Small Business Retirement Plans With Only One Participant

If you’re self-employed with no employees this isn’t the article for you!  Check this piece on Solo 401k vs. SEP-IRA.

For business owners or partners that wish to contribute to a retirement plan where no one else in the firm plans to participate, please read on.

First things first, How much do you want to save?

If you’re “just” saving a few hundred bucks a month, you might forgo an official retirement plan and instead make Roth IRA contributions provided your income isn’t too high OR just setup and invest in a regular brokerage account.

Pros:

  1. Easy to setup and administer
  2. Cheap

Cons:

  1. Can’t save very much
  2. No tax deduction

 

What if you want or need to save on taxes?

A big part of what gets people saving isn’t the long-term payoff of saving for retirement or building wealth.  Rather it’s the more immediate gratification of saving on taxes.

Assuming you need tax deferral but lack the ability to use a traditional IRA due to high household income, then you’ll want to consider a retirement plan for your small business.

 

The SEP-IRA

Probably best to avoid this one. You’ll be required to include most employees in the plan and make equal contributions which can ratchet up the cost rather quickly. The only exception that comes to mind is if your business had an exceptional year and the benefit of deferring for everyone outweighs the cost.

You can get an idea of the plan requirements here.

Pros:

  1. Easy to setup and administer
  2. Cheap
  3. Can fund up until you file your taxes, including extensions

Cons:

  1. Could get costly quick

 

The SIMPLE IRA Plan

While not as sexy as a 401k, the SIMPLE IRA is a great starter retirement plan and will fill the need for many small businesses.  As the name implies, it’s designed to be easy to implement and operate. This plan requires only a 2% non-elective contribution or 3% match for those that participate.

This is probably the cheapest option from on the business perspective when you need to set up a plan with only one participant.

Just be sure you follow the rules.

Pros:

  1. Can “defer” salary. Up to $12,500 if under 50 and $15,500 as of 2017
  2. Can match contributions, and
  3. Delay that match up until tax filing
  4. Fairly easy to setup and administer
  5. Cheap

Cons:

  1. Needs to be set up by Oct. 1 for the current year
  2. No Roth option
  3. Match limited to 2% non-elective, or 3% elective
  4. No profit sharing option

 

The 401k

The granddaddy of all retirement plans which actually contains three distinct ways of getting money into your account.
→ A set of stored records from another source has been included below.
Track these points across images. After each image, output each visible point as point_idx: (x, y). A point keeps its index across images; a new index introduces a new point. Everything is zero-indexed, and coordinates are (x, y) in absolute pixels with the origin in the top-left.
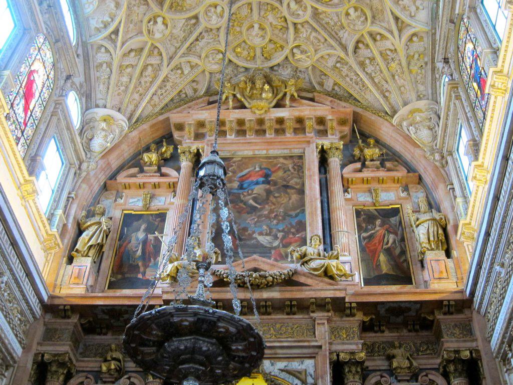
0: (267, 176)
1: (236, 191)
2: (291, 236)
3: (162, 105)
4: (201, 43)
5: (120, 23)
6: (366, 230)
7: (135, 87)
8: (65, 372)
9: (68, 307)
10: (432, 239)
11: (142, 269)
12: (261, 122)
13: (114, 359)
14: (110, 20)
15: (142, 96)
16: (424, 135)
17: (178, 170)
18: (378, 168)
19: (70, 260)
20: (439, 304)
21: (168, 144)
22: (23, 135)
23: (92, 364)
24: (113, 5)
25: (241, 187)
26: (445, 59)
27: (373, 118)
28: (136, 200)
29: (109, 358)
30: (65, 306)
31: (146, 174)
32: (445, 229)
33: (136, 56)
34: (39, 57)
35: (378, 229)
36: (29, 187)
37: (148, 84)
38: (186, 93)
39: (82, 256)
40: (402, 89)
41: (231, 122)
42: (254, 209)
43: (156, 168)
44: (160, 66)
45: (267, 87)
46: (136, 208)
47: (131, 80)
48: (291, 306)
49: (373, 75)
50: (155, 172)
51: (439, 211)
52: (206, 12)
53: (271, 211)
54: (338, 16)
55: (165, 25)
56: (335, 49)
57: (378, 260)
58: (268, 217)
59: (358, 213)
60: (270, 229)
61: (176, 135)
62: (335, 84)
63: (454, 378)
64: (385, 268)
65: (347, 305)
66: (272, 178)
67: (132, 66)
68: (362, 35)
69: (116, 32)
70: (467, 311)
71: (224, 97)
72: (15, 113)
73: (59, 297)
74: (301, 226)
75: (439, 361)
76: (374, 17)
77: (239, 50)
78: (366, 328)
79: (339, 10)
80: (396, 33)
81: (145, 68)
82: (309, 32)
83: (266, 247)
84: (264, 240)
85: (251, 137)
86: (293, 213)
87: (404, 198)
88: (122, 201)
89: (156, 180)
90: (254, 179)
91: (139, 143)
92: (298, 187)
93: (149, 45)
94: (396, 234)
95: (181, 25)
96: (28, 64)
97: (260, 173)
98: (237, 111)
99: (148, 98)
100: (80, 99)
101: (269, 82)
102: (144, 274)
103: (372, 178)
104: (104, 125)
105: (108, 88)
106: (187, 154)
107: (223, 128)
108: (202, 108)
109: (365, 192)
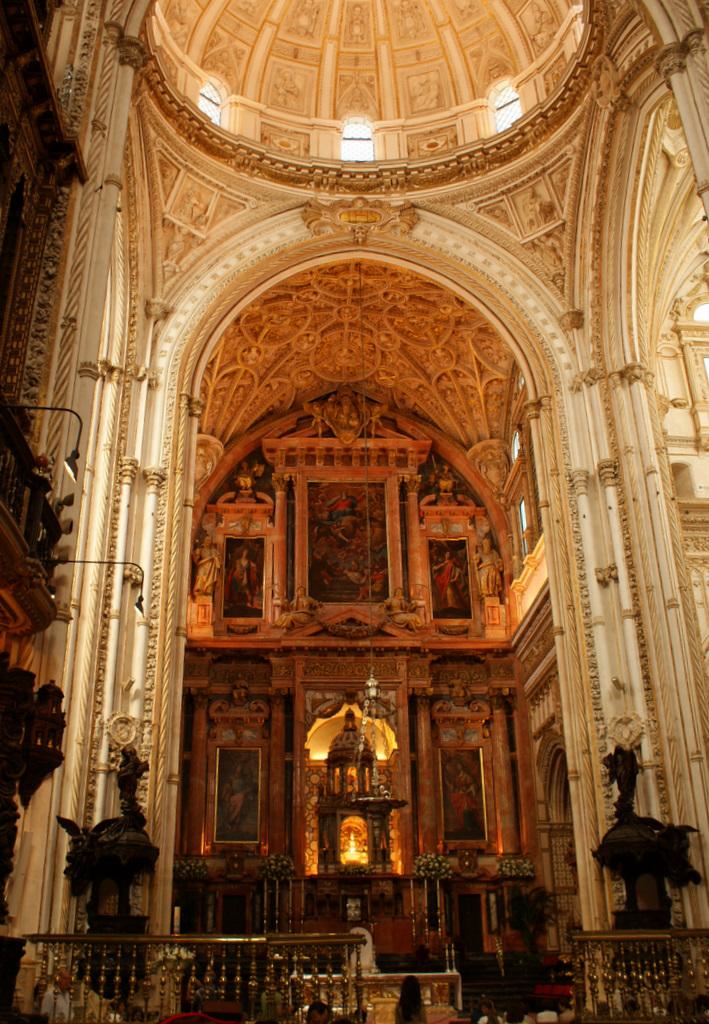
0: (352, 506)
1: (325, 522)
2: (375, 573)
3: (252, 422)
6: (437, 564)
10: (490, 585)
11: (250, 598)
12: (347, 450)
13: (242, 687)
15: (234, 415)
16: (493, 475)
17: (271, 493)
18: (450, 502)
20: (490, 651)
21: (259, 463)
23: (222, 689)
25: (330, 518)
28: (234, 524)
29: (238, 686)
31: (244, 500)
32: (501, 573)
35: (448, 563)
42: (342, 544)
43: (250, 491)
45: (354, 415)
46: (235, 533)
48: (380, 652)
50: (250, 496)
53: (358, 546)
55: (259, 352)
56: (420, 378)
57: (446, 595)
58: (355, 551)
59: (431, 544)
60: (358, 564)
61: (267, 456)
62: (415, 404)
63: (497, 709)
64: (451, 603)
65: (422, 651)
66: (357, 509)
67: (225, 389)
70: (511, 656)
71: (313, 423)
73: (196, 641)
74: (383, 563)
75: (486, 689)
76: (458, 356)
78: (433, 663)
79: (428, 348)
81: (239, 387)
83: (354, 584)
84: (353, 576)
85: (338, 465)
86: (377, 548)
87: (470, 531)
88: (222, 525)
90: (341, 509)
92: (380, 519)
93: (243, 371)
94: (461, 567)
95: (273, 351)
97: (347, 502)
99: (240, 416)
101: (355, 404)
102: (252, 603)
103: (446, 512)
107: (312, 453)
109: (437, 523)
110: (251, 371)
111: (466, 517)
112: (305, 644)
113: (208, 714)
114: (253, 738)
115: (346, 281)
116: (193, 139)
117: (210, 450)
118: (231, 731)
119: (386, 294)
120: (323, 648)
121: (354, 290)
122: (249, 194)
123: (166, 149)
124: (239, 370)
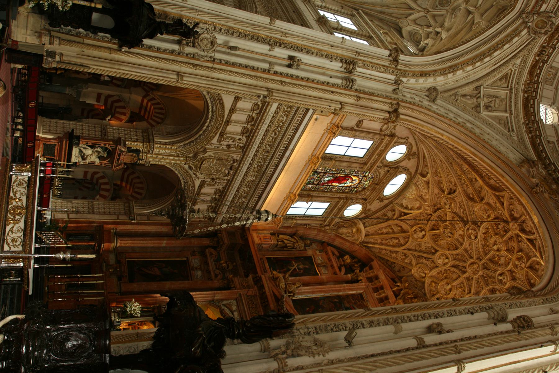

Cash or Deferred Arrangement

The actual money you defer from your salary into your 401k. Maximum salary deferrals are $18,000, plus a $6,000 “catch-up” contribution if you’re over age 50.

Profit Sharing

The optional amount contributed by your employer.

Matching

You may want to brave the stormy seas of life, but not when it comes to retirement plans. The safe harbor match option helps you avoid most testing associated with 401ks and various match schedules are offered.

Pros:

  1. Highly customizable
  2. Can tax-shelter more money
  3. Can restrict eligibility
  4. Roth option available

Cons:

  1. Costly and complex. Be sure you get help!

 

Summary

In this example, I think the SIMPLE IRA gives us the best mix of cheap and easy. Couple that with the fact that you can tax-defer a touch over $1000 per month with a pretty small match (cost) from the employer, makes the SIMPLE worth consideration for many small businesses.